ASSIGNMENT:
Each record below needs to be retyped exactly.

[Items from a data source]
+++

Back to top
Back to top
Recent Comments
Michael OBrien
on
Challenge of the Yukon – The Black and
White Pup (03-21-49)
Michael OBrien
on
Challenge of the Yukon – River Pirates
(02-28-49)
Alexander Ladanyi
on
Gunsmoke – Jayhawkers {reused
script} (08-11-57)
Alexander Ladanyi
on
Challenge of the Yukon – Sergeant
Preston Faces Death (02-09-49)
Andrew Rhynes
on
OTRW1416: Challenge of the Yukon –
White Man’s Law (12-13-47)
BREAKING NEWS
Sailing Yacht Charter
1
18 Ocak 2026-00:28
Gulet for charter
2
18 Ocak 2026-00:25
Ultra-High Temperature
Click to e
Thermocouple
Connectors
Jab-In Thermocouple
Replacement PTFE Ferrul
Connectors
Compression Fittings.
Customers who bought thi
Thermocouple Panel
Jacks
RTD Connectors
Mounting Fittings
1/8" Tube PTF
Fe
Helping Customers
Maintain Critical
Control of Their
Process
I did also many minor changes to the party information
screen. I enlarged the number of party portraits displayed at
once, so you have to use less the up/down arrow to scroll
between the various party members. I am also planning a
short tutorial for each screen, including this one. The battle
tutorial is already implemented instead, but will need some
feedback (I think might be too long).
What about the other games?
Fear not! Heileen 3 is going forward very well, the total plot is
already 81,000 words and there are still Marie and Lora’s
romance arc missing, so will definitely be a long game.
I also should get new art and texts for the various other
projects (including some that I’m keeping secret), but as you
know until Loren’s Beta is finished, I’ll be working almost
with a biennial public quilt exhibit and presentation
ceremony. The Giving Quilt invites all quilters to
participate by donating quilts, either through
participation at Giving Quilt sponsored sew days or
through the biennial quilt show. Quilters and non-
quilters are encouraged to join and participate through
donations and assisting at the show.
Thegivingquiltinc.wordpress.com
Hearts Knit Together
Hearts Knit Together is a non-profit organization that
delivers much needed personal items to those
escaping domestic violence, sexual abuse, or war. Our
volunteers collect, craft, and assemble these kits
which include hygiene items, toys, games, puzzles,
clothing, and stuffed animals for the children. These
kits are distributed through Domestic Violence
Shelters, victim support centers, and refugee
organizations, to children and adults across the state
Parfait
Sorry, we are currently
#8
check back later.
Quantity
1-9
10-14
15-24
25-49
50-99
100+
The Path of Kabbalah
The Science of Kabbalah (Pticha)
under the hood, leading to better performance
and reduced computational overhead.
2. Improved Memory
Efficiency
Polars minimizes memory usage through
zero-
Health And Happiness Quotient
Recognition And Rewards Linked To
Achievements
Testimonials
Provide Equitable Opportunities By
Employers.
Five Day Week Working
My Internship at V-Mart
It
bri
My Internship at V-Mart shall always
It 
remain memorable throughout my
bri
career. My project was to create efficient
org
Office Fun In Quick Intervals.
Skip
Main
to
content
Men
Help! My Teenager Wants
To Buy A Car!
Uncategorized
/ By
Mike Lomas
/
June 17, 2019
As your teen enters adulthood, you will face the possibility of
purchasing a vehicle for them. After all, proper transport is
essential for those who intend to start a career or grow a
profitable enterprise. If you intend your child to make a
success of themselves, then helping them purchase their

+++

TASK SOLUTION:
Back to top
Back to top
Recent Comments
Michael OBrien
on
Challenge of the Yukon – The Black and
White Pup (03-21-49)
Michael OBrien
on
Challenge of the Yukon – River Pirates
(02-28-49)
Alexander Ladanyi
on
Gunsmoke – Jayhawkers {reused
script} (08-11-57)
Alexander Ladanyi
on
Challenge of the Yukon – Sergeant
Preston Faces Death (02-09-49)
Andrew Rhynes
on
OTRW1416: Challenge of the Yukon –
White Man’s Law (12-13-47)
BREAKING NEWS
Sailing Yacht Charter
1
18 Ocak 2026-00:28
Gulet for charter
2
18 Ocak 2026-00:25
Ultra-High Temperature
Click to e
Thermocouple
Connectors
Jab-In Thermocouple
Replacement PTFE Ferrul
Connectors
Compression Fittings.
Customers who bought thi
Thermocouple Panel
Jacks
RTD Connectors
Mounting Fittings
1/8" Tube PTF
Fe
Helping Customers
Maintain Critical
Control of Their
Process
I did also many minor changes to the party information
screen. I enlarged the number of party portraits displayed at
once, so you have to use less the up/down arrow to scroll
between the various party members. I am also planning a
short tutorial for each screen, including this one. The battle
tutorial is already implemented instead, but will need some
feedback (I think might be too long).
What about the other games?
Fear not! Heileen 3 is going forward very well, the total plot is
already 81,000 words and there are still Marie and Lora’s
romance arc missing, so will definitely be a long game.
I also should get new art and texts for the various other
projects (including some that I’m keeping secret), but as you
know until Loren’s Beta is finished, I’ll be working almost
with a biennial public quilt exhibit and presentation
ceremony. The Giving Quilt invites all quilters to
participate by donating quilts, either through
participation at Giving Quilt sponsored sew days or
through the biennial quilt show. Quilters and non-
quilters are encouraged to join and participate through
donations and assisting at the show.
Thegivingquiltinc.wordpress.com
Hearts Knit Together
Hearts Knit Together is a non-profit organization that
delivers much needed personal items to those
escaping domestic violence, sexual abuse, or war. Our
volunteers collect, craft, and assemble these kits
which include hygiene items, toys, games, puzzles,
clothing, and stuffed animals for the children. These
kits are distributed through Domestic Violence
Shelters, victim support centers, and refugee
organizations, to children and adults across the state
Parfait
Sorry, we are currently
#8
check back later.
Quantity
1-9
10-14
15-24
25-49
50-99
100+
The Path of Kabbalah
The Science of Kabbalah (Pticha)
under the hood, leading to better performance
and reduced computational overhead.
2. Improved Memory
Efficiency
Polars minimizes memory usage through
zero-
Health And Happiness Quotient
Recognition And Rewards Linked To
Achievements
Testimonials
Provide Equitable Opportunities By
Employers.
Five Day Week Working
My Internship at V-Mart
It
bri
My Internship at V-Mart shall always
It 
remain memorable throughout my
bri
career. My project was to create efficient
org
Office Fun In Quick Intervals.
Skip
Main
to
content
Men
Help! My Teenager Wants
To Buy A Car!
Uncategorized
/ By
Mike Lomas
/
June 17, 2019
As your teen enters adulthood, you will face the possibility of
purchasing a vehicle for them. After all, proper transport is
essential for those who intend to start a career or grow a
profitable enterprise. If you intend your child to make a
success of themselves, then helping them purchase their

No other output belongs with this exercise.